BAD Award winning artist Marlot Meijer, scientist Marcel de Jeu and AI-programmer Arran Lyon have collaborated on creating the interactive and 'learning' installation Hacking Heuristics. This installation is a participative experience which explores how artificial intelligence can assist us in a regeneration of our natural biological communication without the use of language. To see what this process looks like in your body, between one another, your mind and emotions. And what the interpretation of these things look like in the eyes of an artificial intelligence. During the workshop you will participate in the experience and gain insights from the neuroscientist, artist and coder. They will breakdown the social, scientific and algorithmic aspects of your interaction with the work and with each other. 

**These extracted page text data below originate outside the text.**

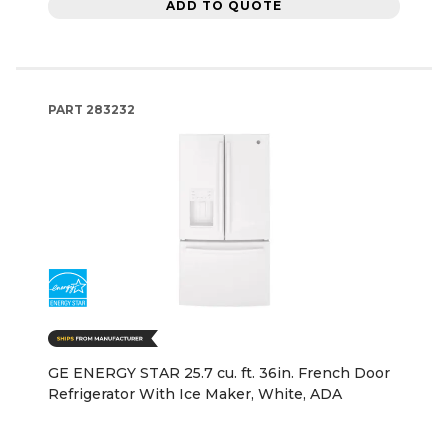
ADD TO QUOTE
PART
283232
GE ENERGY STAR 25.7 cu. ft. 36in. French Door
Refrigerator With Ice Maker, White, ADA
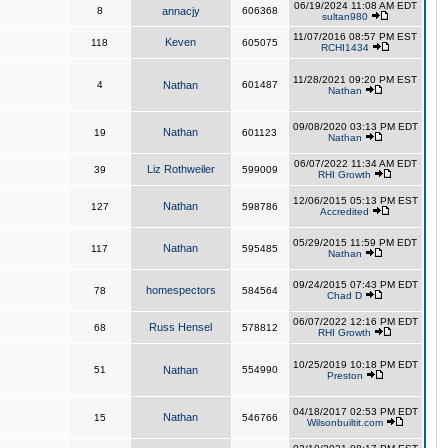
06/19/2024 11:08 AM EDT
8
annacjy
606368
sultan980
11/07/2016 08:57 PM EST
Keven
118
605075
RCHI1434
11/28/2021 09:20 PM EST
4
Nathan
601487
Nathan
09/08/2020 03:13 PM EDT
Nathan
19
601123
Nathan
06/07/2022 11:34 AM EDT
Liz Rothweiler
39
599009
RHI Growth
12/06/2015 05:13 PM EST
Nathan
127
598786
Accredited
05/29/2015 11:59 PM EDT
Nathan
117
595485
Nathan
09/24/2015 07:43 PM EDT
homespectors
78
584564
Chad D
06/07/2022 12:16 PM EDT
Russ Hensel
68
578812
RHI Growth
10/25/2019 10:18 PM EDT
51
Nathan
554990
Preston
04/18/2017 02:53 PM EDT
Nathan
15
546766
Wilsonbuiltit.com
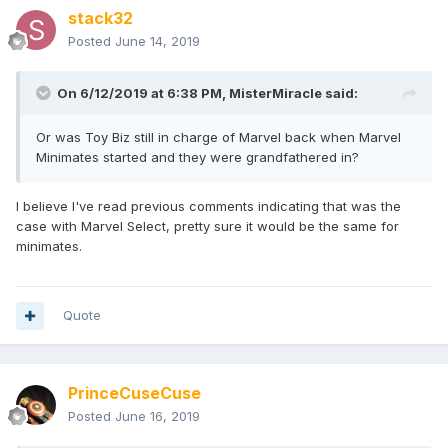
stack32
Posted
June 14, 2019
On 6/12/2019 at 6:38 PM,
MisterMiracle
said:
Or was Toy Biz still in charge of Marvel back when Marvel
Minimates started and they were grandfathered in?
I believe I've read previous comments indicating that was the
case with Marvel Select, pretty sure it would be the same for
minimates.
Quote
PrinceCuseCuse
Posted
June 16, 2019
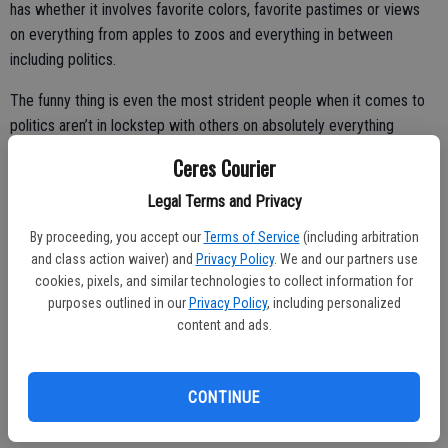
has whether it involves favorite colors, favorite pastimes or views
on everything from apples to zoos and everything in between
including politics.
The funny thing is even the most strident people when it comes to
politics aren’t in lockstep with others on absolutely everything
although they may share the same view on the issue du jour. While
Ceres Courier
there is the pack mentality roaming through America’s political
landscape these days at times would even scare a school of
Legal Terms and Privacy
piranhas, rarely will you find people that are absolute clones on
By proceeding, you accept our
Terms of Service
(including arbitration
every view and thought.
and class action waiver) and
Privacy Policy
. We and our partners use
cookies, pixels, and similar technologies to collect information for
I’ve had people that assume because I was one of the first people
purposes outlined in our
Privacy Policy
, including personalized
to buy a hybrid before the government offered tax credits, have
content and ads.
been a lacto-ovo vegetarian since I was 30, and subscribe to Mother
Jones that I embraced all causes defined as liberal.
CONTINUE
Others have painted me as a hardcore conservative based on views
I have on government overreach, government spending, and the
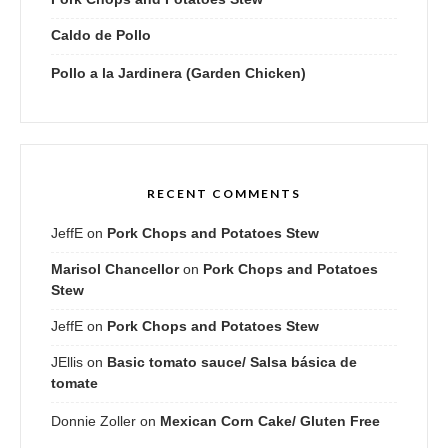
Caldo de Pollo
Pollo a la Jardinera (Garden Chicken)
RECENT COMMENTS
JeffE
on
Pork Chops and Potatoes Stew
Marisol Chancellor
on
Pork Chops and Potatoes
Stew
JeffE
on
Pork Chops and Potatoes Stew
JEllis
on
Basic tomato sauce/ Salsa básica de
tomate
Donnie Zoller
on
Mexican Corn Cake/ Gluten Free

Click here for more information about the installation.

Click here for tickets.


Workshop 3 | 15.00 - 17.00 : MUD & FLOOD ~ The Return of Nehalennia - the workshop

BAD Award winning collective Nonhuman Nonsense have created a temple like setting in which they resurrect the pre-Roman goddess Nehalennia, who was worshipped by sailors and merchants sailing the North Sea. They believe Nehalennia can become a contemporary hydrofeminist deity who can help us break down the harsh stone barriers between land and sea. As to overcome our fear of, and fight against the water. Nehalennia can teach us not to turn our backs against the mud and the water. But rather work collaboratively again and make space for an eco-system in which humans and non-humans can thrive, in our radically changing climate. In this workshop new rituals for Nehalennia will be collectively created - with mud, apples and brackisch water.

Click here for more information about the installation.

Click here for tickets.


*Language of the workshops will be English.